When the courts decided against SLMI (now called TAP-SLMI) in the Disney/Marvel lawsuits, the company was ordered to pay out court costs of $500,000. But as Disney has moved to collect on the costs, another wrinkle emerged: "Mr. Wolk," a largely unknown figure who supposed owns TAP-SLMI and funded the lawsuits in the first place, is nowhere to be found - supposedly, he has been "sick" - and the company's funds have apparently been drained to the point of only $2000, having apparently paid the rest in legal fees to Wolk - who, as of this writing, is still sought by Disney's lawyers.

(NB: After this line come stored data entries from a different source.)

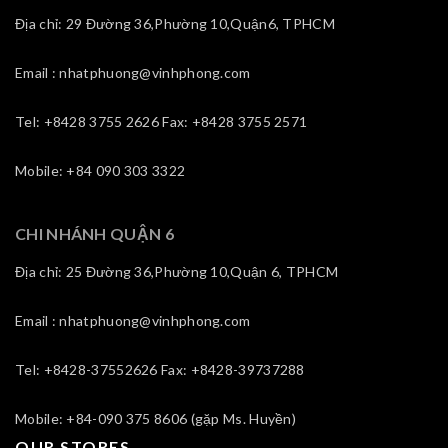
Địa chỉ: 29 Đường 36,Phường 10,Quận6, TPHCM
Email : nhatphuong@vinhphong.com
Tel: +8428 3755 2626 Fax: +8428 3755 2571
Mobile: +84 090 303 3322
CHI NHÁNH QUẬN 6
Địa chỉ: 25 Đường 36,Phường 10,Quận 6, TPHCM
Email : nhatphuong@vinhphong.com
Tel: +8428-37552626 Fax: +8428-39737288
Mobile: +84-090 375 8606 (gặp Ms. Huyền)
OUR STORES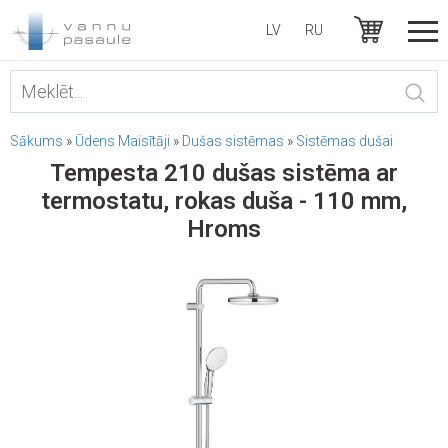
LV
RU
Sākums
»
Ūdens Maisītāji
»
Dušas sistēmas
»
Sistēmas dušai
Tempesta 210 dušas sistēma ar
termostatu, rokas duša - 110 mm,
Hroms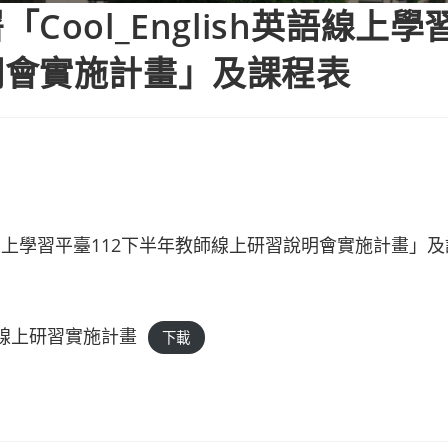
ool_English英語線上學
明會實施計畫」及課程表
英語線上學習平臺112下半年教師線上研習說明會實施計畫」及
教師線上研習實施計畫
下載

Stan Lee Cameos Marvel Movies

The ongoing issue has come up again largely because of old political connections involving Stan Lee Media co-founder Peter F. Paul, a businessman and former convicted drug-dealer notorious for a series of allegedly illegal international political dealings. Paul fled the country during the initial SLMI investigation for Sao Paulo, which became a mini-scandal in United States politics when it was uncovered that Paul had been a major financial backer of Hillary Clinton's U.S. Senate Campaign and had even lobbied for former president Bill Clinton to join Stan Lee Media's board of directors. Paul at one point produced videos supposedly showing Stan Lee himself participating in campaign-finance calls with the Clintons as proof of his (Lee's) complicity in the company's bad dealings (Lee counter-sued over the matter). However, it didn't stop Paul from being convicted to a ten year prison term in 2009 for fraud.

Comic book news site Bleeding Cool has reported that the Paul case is now coming up in political chatter once again because of Hillary Clinton's current bid for the Democratic Party U.S. Presidential nomination. However, for the time being, it is unclear whether any serious new traction has been gained, one way or another.